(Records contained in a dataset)
————————

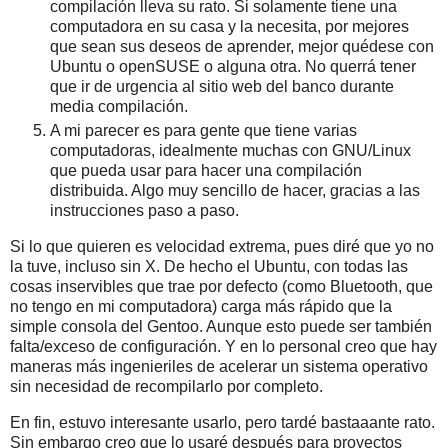
compilación lleva su rato. Si solamente tiene una
computadora en su casa y la necesita, por mejores
que sean sus deseos de aprender, mejor quédese con
Ubuntu o openSUSE o alguna otra. No querrá tener
que ir de urgencia al sitio web del banco durante
media compilación.
A mi parecer es para gente que tiene varias
computadoras, idealmente muchas con GNU/Linux
que pueda usar para hacer una compilación
distribuida. Algo muy sencillo de hacer, gracias a las
instrucciones paso a paso.
Si lo que quieren es velocidad extrema, pues diré que yo no
la tuve, incluso sin X. De hecho el Ubuntu, con todas las
cosas inservibles que trae por defecto (como Bluetooth, que
no tengo en mi computadora) carga más rápido que la
simple consola del Gentoo. Aunque esto puede ser también
falta/exceso de configuración. Y en lo personal creo que hay
maneras más ingenieriles de acelerar un sistema operativo
sin necesidad de recompilarlo por completo.
En fin, estuvo interesante usarlo, pero tardé bastaaante rato.
Sin embargo creo que lo usaré después para proyectos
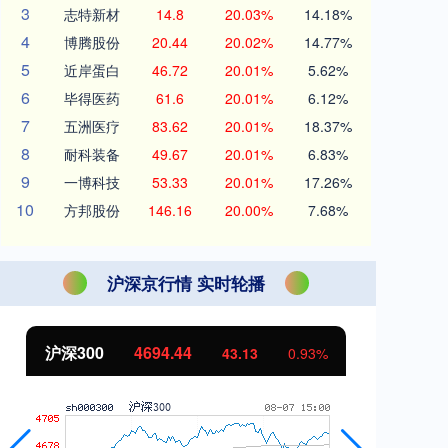
3
志特新材
14.8
20.03%
14.18%
4
博腾股份
20.44
20.02%
14.77%
5
近岸蛋白
46.72
20.01%
5.62%
6
毕得医药
61.6
20.01%
6.12%
7
五洲医疗
83.62
20.01%
18.37%
8
耐科装备
49.67
20.01%
6.83%
9
一博科技
53.33
20.01%
17.26%
10
方邦股份
146.16
20.00%
7.68%
沪深京行情 实时轮播
沪深300
4694.44
北
43.13
0.93%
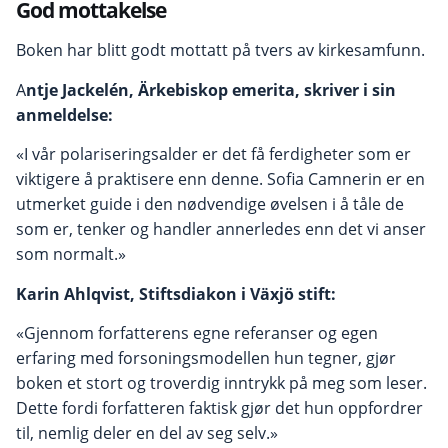
God mottakelse
Boken har blitt godt mottatt på tvers av kirkesamfunn.
A
ntje Jackelén, Ärkebiskop emerita, skriver i sin
anmeldelse:
«I vår polariseringsalder er det få ferdigheter som er
viktigere å praktisere enn denne. Sofia Camnerin er en
utmerket guide i den nødvendige øvelsen i å tåle de
som er, tenker og handler annerledes enn det vi anser
som normalt.»
Karin Ahlqvist, Stiftsdiakon i Växjö stift:
«Gjennom forfatterens egne referanser og egen
erfaring med forsoningsmodellen hun tegner, gjør
boken et stort og troverdig inntrykk på meg som leser.
Dette fordi forfatteren faktisk gjør det hun oppfordrer
til, nemlig deler en del av seg selv.»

————————

_Problem to work on_. For each line in the records that holds "creo", show that line as it stands.

_Output below_.
falta/exceso de configuración. Y en lo personal creo que hay
Sin embargo creo que lo usaré después para proyectos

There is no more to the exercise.